The driver of a car going 88.0 km/h suddenly sees the lights of a barrier 38.0 m ahead. It takes the driver 0.75 s to apply the brakes, and the average acceleration during braking is -10.0 m/s2.

He will hit the wall.

What is the maximum speed at which the car could be moving and not hit the barrier 38.0 m ahead? Assume that the acceleration doesn't change.

threve

...what?

57.

No...

Yes

The website rejected the answer. So, I guess not.

I hate WebAssign :(

wait does he hit the brakes with 38.0m to go or is 38.0m then he hits the brakes?

When he sees the barrier he is 38m away, then .75 seconds later he actually applies the brakes.

- Justin

Ok try 58.

ok thought soo

Not that either... :(

59?

...are you just guessing?

idk tsar...I came up with 59.4km/h

Well the answers are being beamed down to me from the Space Station via the satellite, so the numbers come in a little bit distorted.

Just trying to help.

w00t

at least it didn't come in as 75 :lol:

No its okay, its just that I have a limited number of tries...

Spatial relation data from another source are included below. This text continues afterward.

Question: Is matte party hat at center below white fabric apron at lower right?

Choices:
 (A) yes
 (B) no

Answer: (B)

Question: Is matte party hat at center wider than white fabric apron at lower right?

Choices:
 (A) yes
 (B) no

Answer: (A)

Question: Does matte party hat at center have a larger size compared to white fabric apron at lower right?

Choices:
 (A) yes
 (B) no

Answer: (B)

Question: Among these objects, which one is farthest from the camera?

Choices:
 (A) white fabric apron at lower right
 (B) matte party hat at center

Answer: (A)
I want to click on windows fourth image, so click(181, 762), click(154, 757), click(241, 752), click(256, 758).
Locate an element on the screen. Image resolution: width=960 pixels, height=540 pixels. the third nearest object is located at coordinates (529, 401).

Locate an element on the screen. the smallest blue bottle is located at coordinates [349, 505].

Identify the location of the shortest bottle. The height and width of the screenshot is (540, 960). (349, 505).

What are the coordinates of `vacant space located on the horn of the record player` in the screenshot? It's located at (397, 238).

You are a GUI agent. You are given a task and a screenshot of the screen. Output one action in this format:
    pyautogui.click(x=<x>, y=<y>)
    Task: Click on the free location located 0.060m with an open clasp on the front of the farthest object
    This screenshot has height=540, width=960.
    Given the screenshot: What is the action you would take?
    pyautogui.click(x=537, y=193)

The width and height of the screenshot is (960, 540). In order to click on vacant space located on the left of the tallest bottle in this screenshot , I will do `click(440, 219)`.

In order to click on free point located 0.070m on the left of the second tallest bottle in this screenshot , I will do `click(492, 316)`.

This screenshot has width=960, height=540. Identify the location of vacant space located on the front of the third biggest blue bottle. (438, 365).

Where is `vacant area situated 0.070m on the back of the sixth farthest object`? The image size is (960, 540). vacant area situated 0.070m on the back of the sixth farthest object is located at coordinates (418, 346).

How many more do you have left?

59...

No, you lie.

wait i think i got it... the maximum speed he can be going and stop in time is 19.84 m/s or 71.4 km/h

try that i misunderstood the first time lol

using

d = (v)(t) + (1/2)(a)(t)^2


thats how i came up with my number . . .

v = 88 km/h = 24.4 m/s reaction = 0.75s distance before brakes = d = (24.4 m/s)(0.75)s d = 18.3m to hit brakes total 38.0m - 18.3m leaves 19.7m to stop

t = sqrt (d)(2)/(a) t = sqrt (19.7)(2)/(10) t = 1.98s to stop in time

maximum Velocity he can go using d = (v)(t) + (1/2)(a)(t)^2

19.7 = (v)(1.98s)+(0.5)(-10m/s^2)(1.98s)^2
19.7 = 1.98v - 19.602 39.302 = 1.98v v = 19.84 m/s

That's not correct.

how so?